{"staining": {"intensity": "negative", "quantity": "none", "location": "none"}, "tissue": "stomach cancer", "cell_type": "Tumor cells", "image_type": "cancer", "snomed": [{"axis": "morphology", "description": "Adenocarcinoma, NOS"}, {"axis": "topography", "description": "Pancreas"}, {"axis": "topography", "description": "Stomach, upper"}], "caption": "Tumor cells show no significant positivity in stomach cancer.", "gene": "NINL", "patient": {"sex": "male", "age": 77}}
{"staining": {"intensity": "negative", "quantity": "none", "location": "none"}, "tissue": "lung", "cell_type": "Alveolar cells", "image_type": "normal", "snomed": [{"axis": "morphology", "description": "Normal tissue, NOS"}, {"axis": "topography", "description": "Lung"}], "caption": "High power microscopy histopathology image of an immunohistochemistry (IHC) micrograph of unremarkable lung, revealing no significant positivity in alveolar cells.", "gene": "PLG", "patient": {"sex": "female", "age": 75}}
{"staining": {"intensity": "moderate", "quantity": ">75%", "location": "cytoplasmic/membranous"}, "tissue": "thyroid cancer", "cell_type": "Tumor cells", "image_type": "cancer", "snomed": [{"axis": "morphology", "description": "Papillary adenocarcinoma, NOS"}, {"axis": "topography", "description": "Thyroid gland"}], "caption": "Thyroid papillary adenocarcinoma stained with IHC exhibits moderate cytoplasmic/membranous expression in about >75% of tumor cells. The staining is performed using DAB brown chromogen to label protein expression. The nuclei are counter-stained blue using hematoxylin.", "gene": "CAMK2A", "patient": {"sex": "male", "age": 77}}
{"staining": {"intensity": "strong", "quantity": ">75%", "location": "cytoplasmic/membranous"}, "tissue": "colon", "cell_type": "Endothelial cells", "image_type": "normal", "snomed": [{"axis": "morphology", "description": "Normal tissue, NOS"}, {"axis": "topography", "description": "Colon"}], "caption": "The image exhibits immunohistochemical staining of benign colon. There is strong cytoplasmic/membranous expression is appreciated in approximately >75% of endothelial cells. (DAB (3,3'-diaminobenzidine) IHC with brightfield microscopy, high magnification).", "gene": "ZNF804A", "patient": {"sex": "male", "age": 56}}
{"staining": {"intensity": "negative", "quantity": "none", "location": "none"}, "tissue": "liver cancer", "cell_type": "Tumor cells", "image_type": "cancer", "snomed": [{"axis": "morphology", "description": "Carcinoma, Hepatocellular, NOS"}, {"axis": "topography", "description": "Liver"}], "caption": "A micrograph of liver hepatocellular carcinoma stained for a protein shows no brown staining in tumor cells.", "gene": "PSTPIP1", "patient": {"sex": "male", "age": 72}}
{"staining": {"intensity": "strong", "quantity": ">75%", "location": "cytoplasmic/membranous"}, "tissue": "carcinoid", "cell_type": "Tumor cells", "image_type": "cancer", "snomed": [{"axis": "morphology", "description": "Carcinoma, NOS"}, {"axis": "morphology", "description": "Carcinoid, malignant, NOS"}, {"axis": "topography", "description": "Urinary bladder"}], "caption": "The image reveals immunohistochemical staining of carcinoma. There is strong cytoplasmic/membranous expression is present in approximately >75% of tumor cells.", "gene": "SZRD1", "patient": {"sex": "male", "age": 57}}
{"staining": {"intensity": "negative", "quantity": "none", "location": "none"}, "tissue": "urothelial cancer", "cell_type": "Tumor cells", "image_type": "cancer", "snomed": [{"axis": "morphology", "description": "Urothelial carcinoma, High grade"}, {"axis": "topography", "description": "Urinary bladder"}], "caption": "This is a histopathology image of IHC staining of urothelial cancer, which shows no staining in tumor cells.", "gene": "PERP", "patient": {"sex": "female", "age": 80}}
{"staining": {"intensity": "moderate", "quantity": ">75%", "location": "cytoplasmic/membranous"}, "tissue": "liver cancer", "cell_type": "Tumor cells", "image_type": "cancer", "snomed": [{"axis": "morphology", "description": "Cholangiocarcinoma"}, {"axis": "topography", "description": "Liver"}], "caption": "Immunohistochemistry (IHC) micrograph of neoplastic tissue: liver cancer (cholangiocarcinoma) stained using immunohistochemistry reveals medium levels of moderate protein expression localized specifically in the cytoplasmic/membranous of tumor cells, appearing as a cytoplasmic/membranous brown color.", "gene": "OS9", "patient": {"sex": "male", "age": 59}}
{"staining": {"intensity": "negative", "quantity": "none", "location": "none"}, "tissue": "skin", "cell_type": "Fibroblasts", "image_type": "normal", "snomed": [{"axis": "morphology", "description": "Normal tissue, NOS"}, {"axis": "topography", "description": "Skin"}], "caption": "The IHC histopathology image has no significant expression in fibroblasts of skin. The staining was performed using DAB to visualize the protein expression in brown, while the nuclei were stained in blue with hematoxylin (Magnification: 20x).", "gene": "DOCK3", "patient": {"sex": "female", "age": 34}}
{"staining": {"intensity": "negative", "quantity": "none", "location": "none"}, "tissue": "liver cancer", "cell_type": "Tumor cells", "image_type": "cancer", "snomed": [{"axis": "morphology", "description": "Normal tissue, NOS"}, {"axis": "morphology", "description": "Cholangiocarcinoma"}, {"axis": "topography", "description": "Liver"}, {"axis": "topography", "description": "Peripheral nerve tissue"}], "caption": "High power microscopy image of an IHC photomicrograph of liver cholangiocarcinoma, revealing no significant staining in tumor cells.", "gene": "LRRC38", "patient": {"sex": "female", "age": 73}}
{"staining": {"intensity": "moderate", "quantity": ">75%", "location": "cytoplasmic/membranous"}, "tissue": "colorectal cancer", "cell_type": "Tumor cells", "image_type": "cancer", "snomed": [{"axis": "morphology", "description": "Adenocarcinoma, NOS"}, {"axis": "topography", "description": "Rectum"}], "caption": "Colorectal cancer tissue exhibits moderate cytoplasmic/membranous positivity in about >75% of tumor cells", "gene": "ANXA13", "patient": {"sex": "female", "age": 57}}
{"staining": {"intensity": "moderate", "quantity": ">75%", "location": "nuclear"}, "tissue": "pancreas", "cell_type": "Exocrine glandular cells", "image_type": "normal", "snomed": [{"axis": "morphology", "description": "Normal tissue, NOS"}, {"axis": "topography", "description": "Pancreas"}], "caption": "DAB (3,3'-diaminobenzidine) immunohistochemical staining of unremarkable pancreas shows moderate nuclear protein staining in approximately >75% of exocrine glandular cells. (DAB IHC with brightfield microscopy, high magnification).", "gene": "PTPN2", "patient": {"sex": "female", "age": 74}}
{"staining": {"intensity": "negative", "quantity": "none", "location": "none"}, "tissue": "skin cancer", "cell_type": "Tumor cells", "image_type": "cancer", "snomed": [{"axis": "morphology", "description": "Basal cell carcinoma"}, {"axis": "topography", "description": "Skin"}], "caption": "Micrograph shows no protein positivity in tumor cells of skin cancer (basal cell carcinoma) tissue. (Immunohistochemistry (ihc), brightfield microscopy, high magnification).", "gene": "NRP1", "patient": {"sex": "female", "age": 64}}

■ Exercise objective ■
Of the entries above, repeat exactly the lines from the line with "micrograph of neoplastic" through the line with "cancer tissue exhibits", both of them included.

■ Solution to this task ■
{"staining": {"intensity": "moderate", "quantity": ">75%", "location": "cytoplasmic/membranous"}, "tissue": "liver cancer", "cell_type": "Tumor cells", "image_type": "cancer", "snomed": [{"axis": "morphology", "description": "Cholangiocarcinoma"}, {"axis": "topography", "description": "Liver"}], "caption": "Immunohistochemistry (IHC) micrograph of neoplastic tissue: liver cancer (cholangiocarcinoma) stained using immunohistochemistry reveals medium levels of moderate protein expression localized specifically in the cytoplasmic/membranous of tumor cells, appearing as a cytoplasmic/membranous brown color.", "gene": "OS9", "patient": {"sex": "male", "age": 59}}
{"staining": {"intensity": "negative", "quantity": "none", "location": "none"}, "tissue": "skin", "cell_type": "Fibroblasts", "image_type": "normal", "snomed": [{"axis": "morphology", "description": "Normal tissue, NOS"}, {"axis": "topography", "description": "Skin"}], "caption": "The IHC histopathology image has no significant expression in fibroblasts of skin. The staining was performed using DAB to visualize the protein expression in brown, while the nuclei were stained in blue with hematoxylin (Magnification: 20x).", "gene": "DOCK3", "patient": {"sex": "female", "age": 34}}
{"staining": {"intensity": "negative", "quantity": "none", "location": "none"}, "tissue": "liver cancer", "cell_type": "Tumor cells", "image_type": "cancer", "snomed": [{"axis": "morphology", "description": "Normal tissue, NOS"}, {"axis": "morphology", "description": "Cholangiocarcinoma"}, {"axis": "topography", "description": "Liver"}, {"axis": "topography", "description": "Peripheral nerve tissue"}], "caption": "High power microscopy image of an IHC photomicrograph of liver cholangiocarcinoma, revealing no significant staining in tumor cells.", "gene": "LRRC38", "patient": {"sex": "female", "age": 73}}
{"staining": {"intensity": "moderate", "quantity": ">75%", "location": "cytoplasmic/membranous"}, "tissue": "colorectal cancer", "cell_type": "Tumor cells", "image_type": "cancer", "snomed": [{"axis": "morphology", "description": "Adenocarcinoma, NOS"}, {"axis": "topography", "description": "Rectum"}], "caption": "Colorectal cancer tissue exhibits moderate cytoplasmic/membranous positivity in about >75% of tumor cells", "gene": "ANXA13", "patient": {"sex": "female", "age": 57}}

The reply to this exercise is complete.